19.2.15

Casal de aposentados na praia serve de modelo para escultor que atrai multidões


Não foi um encontro ao vivo e em cores, isso é certo. Pelo pouco que se sabe do estilo de trabalho do escultor australiano Ron Mueck, ele nunca utiliza modelos vivos –disse que não saberia lidar com outra pessoa, um estranho, ocupando espaço em seu estúdio.

Por isso, produz suas obras hiper-realistas (exageradamente reais, digamos assim) com base em imagens guardadas na memória, fotos, figuras vistas em alguma revista ou qualquer outra coisa.

Apesar de construir cada figura humana nos mínimos detalhes, suas obras nunca são em tamanho natural  --algumas são gigantescas, como a cabeça que criou baseado em si mesmo, uma escultura selfie, digamos assim.



“Eu nunca faço figuras em tamanho real, porque nunca me pareceu interessante. Nós conhecemos pessoas em tamanho real todos os dias.”

Também vemos, na praia, pessoas mais velhas, aposentados, pensionistas que conseguiram de alguma forma tempo e condições financeiras para aproveitar o sol, a areia, o mar. Não raro, porém, passamos por eles –por nós mesmos—como se fossem invisíveis, não merecessem ser olhados.

» **Dados registrados**:
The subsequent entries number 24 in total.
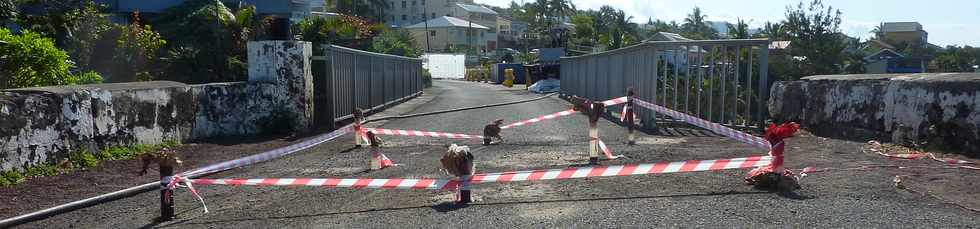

» **Tarefa**:
Continue o texto sobre o escultor Ron Mueck a partir da última frase apresentada. Os dados não têm relação alguma com o texto.

» **Resposta**:
O australiano Mueck não permite que isso seja feito. Na exposição de suas obras, em cartaz na Pinacoteca de São Paulo apenas até este domingo (confira AQUI informações sobre a mostra), os velhinhos apaixonados não passam em branco.

Primeiro, porque são gigantescos –a escultura tem mais de três metros de altura, e cada um do casal olharia muito para baixo para conversar com qualquer gigante do basquete norte-americano.

Em segundo lugar, porque a obra está isolada, colocada no espaço central da Pinacoteca, um local chamado Octógno.


Terceiro –e mais importante, talvez—porque são emocionantes.

Os dois velhinhos [este blog usa velho, velhinho, idoso e outras palavras assemelhadas para se referir a quem está na chamada Terceira Idade ou próximo a ela, como este blogueiro] parecem em perfeita paz com o mundo, consigo mesmo e com o outro.

Ele apoia a cabeça nas coxas dela e tem um braço por detrás do braço da mulher, apoiando e acarinhando a parceira. Ela olha para ele como se não houvesse amanhã.

O povo circula em volta, para, tira fotos, comenta, observa os detalhes. Na perna do homem, há até manchas de idade. E cada uma fica imaginando uma história, acredita a curadora da exposição, Grazia Quaroni.

“Quando éramos crianças e íamos à praia com nossos avós, nós tínhamos um corpo pequeno perto do deles, então eles pareciam enormes para nós. E, agora, crescidos, nos confrontamos com esses grandes corpos e voltamos à memória dessa situação. Mueck fala sobre a memória. Por isso, ele é tão popular”, diz ela.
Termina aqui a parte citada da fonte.